Simple simulated samples can be retrieved from GlyCompareCT/Naive samples/. There are 4 pairs of test samples.

cd Naive\ samples/

python glyCompareCT.py structure \
  -a test1_abd.csv \
  -v test1_var.csv \
  -o test1 -p glycoCT -b \
  -m integer -c 2 

Inputs:

Outputs:

Table annotation

Annotation format will update the Glytoucan ID column in the previously generated motif annotation table or table with the same format.

python glyCompareCT.py annotate -n <ANNOTATION TABLE>

Structure data

python glyCompareCT.py structure -a <ABUNDANCE TABLE> -v <GLYCAN ANNOTATION> 
-o <OUTPUT_DIRECTORY> -p <GLYCAN_DATA_TYPE> [-n <NORMALIZATION_MODE>, 
-m <SUBSTRUCTURE_ABUNDANCE_MULTIPLIER>, -c <NUMBER_OF_CORES>, -r <ROOT>, 
-cr <CUSTOM_ROOT>, -d, -s, -b, -i]

Required arguments:

Parameter Description
-a, --abundance The file directory to the abundance table, in csv format
-v, --var_annot The file directory to the glycan annotation table, in csv format
-o, --output The directory to save the outputs, folder
-p, --syntax Glycan data type, choose from <'glycoCT', 'iupac_extended', 'linear_code', 'wurcs', 'glytoucan_id'>

Optional arguments:

Parameter Default Description
-e, --share 'private' Either run locally or register the output motif structures to Glytoucan. Choose from <'private', 'register'>.
'private': run GlyCompareCT locally without fetching glytoucan ID and register output motifs to Glytoucan.
'register': Fetch glytoucan ID to output motif annotation table and register any output motifs without glytoucan ID to Glytoucan. Needs to specify Glytoucan contributor ID and API_key.
-C, --Contributor_ID '' User's Glytoucan contributor ID. Can be retrieved at Glytoucan after signing up.
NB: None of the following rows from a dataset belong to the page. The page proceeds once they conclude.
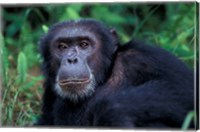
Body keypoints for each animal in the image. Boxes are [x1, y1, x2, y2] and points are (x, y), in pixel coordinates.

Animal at [35, 18, 194, 128]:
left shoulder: (146, 57)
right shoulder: (49, 89)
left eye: (84, 44)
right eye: (62, 47)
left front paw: (110, 110)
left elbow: (184, 88)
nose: (71, 59)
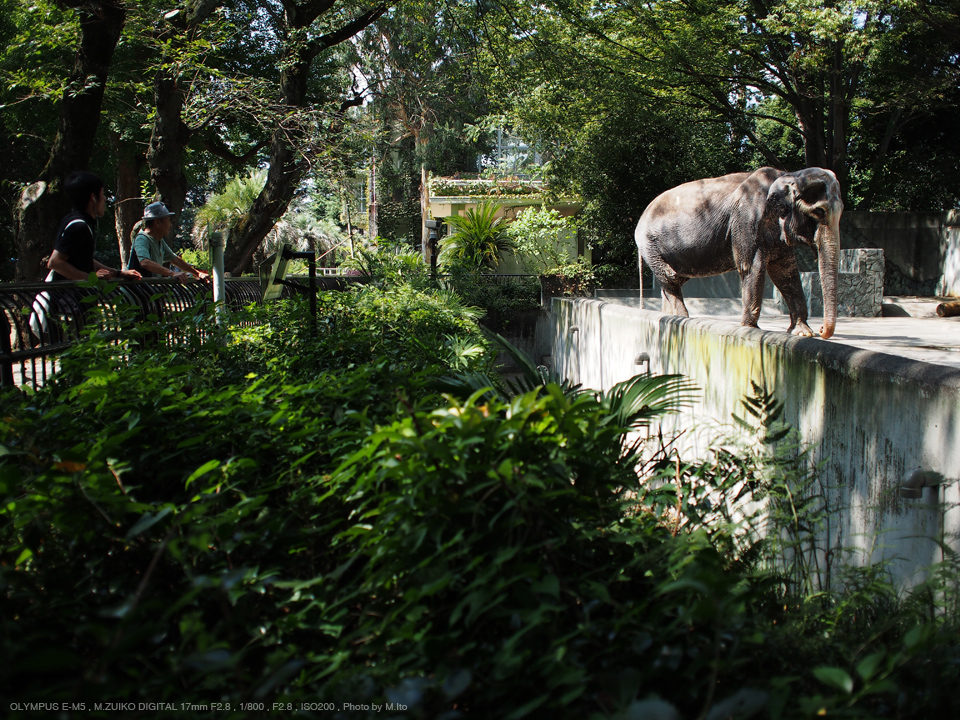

Required in -e register mode.
-A, --API_key '' User's Glytoucan API key. Can be retrieved at Glytoucan after signing up. Required in -e register mode.
-s, --no_linkage None Add this parameter if the input glycans don't have linkage information. The default assumes linkage information inclusion.
-c, --core 1 The number of cores to use
-n, --norm 'none' Input glycans normalization within each glycoprofile, choose from <'none', 'min-max', 'prob-quot'>.
'none': no normalization;
'min-max': each element x is set to (x - min) / (max - min);
'prob-quot': A commonly seen normalization method in biological data described in Dieterle et al. 2006
-b, --no_sub_norm None Add this parameter to keep the absolute value of the substructure abundance. If not set, the substructure will be normalized by sum.
-m, --multiplier 'integer' Substructure abundance multiplier, choose from <'binary', 'integer'>.
'binary': 1 if the substructure exists in the glycan, 0 if not;
'integer': the occurrence of the substructure in the glycan.
-r, --root 'epitope' The root substructure of the substructure network, choose from <'epitope', 'N', 'O', 'lactose', 'custom'>.
"epitope": run every possible monosaccharide is a root;
'N': the root for N-glycan, GlcNAc;
'O': the root for O-glycan, GalNAc;
'lactose': set the root as lactose, Gal(b1-4)Glc;
'custom': set custom root. You need to write your custom root in glycoCT format to a txt file and specify the file directory in -cr.
-cr, --custom_root '' The file directory to the txt file containing the custom root in glycoCT format. Only specify this if -r is set to 'custom'.
-d, --heatmap None Add this parameter if you want to draw the cluster map based on the output motif abundance table.
-i, --ignore None Add this parameter if you want to ignore unrecognized glycan structures and proceed the rest.

Composition data

python glyCompareCT.py composition -a <ABUNDANCE TABLE> -v <GLYCAN ANNOTATION> 
-o <OUTPUT_DIRECTORY> [-n <NORMALIZATION_MODE>, -i]

Required arguments:

Parameter Description
-a, --abundance The file directory to the abundance table, in csv format
-v, --var_annot The file directory to the glycan annotation table, in csv format
-o, --output The directory to save the outputs, folder

Optional arguments:

Parameter Default Description
-n, --norm 'none' Input glycans normalization within each glycoprofile, choose from <'none', 'min-max', 'prob-quot'>.
'none': no normalization;
'min-max': each element x
-i, --ignore None Add this parameter if you want to ignore unrecognized glycan compositions and proceed the rest.